Results: 81,565 patients were identified, of whom 2,389 (2.9%) developed at least one of the three HACs. SSI was the most common HAC (1.8%), followed by UTI (0.7%) and VTE (0.4%). The rate of these HACs have significantly decreased over the years (from 5% in 2005 to 2.6% in 2011, p<0.001). Laparoscopic gastric banding was associated with the lowest rates of HAC (1.3%) and open gastric bypass with the highest (8.1%). HAC patients had significantly higher rates of in-hospital mortality (0.7% vs. 0.1%, p<0.001) and stayed in the hospital longer (3.9 vs. 2.1 days, p<0.001). Unadjusted analysis revealed that preoperative patient factors such as age, ASA, BMI, diabetes, dyspnea, history of COPD, hypertension, and steroid use were significantly associated with HACs. In particular, patients with BMI≥50 and those undergoing gastric bypass had significantly higher rate of HACs. Significantly more HACs were reported when residents (4-6 years post graduation) were present in the operating room compared to fellows or no residents being scrubbed (3.4% vs. 2.6% and 2.7% p<0.001). Multivariate analysis showed similar results (Table).

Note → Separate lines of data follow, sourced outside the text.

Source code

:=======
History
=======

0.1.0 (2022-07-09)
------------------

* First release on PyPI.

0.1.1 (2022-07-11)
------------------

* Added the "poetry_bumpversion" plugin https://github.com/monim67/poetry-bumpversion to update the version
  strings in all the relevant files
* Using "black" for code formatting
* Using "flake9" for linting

Conclusion: Our data demonstrate a strong correlation between the three most common HACs following bariatric surgery and factors intrinsic to the bariatric patient population itself. This calls into question the propriety of a payment policy which penalizes hospitals and surgical staff for inherent patient factors on which they can, by definition, have no impact. These findings are important to help inform health care policy decisions regarding access to care for bariatric surgery patients.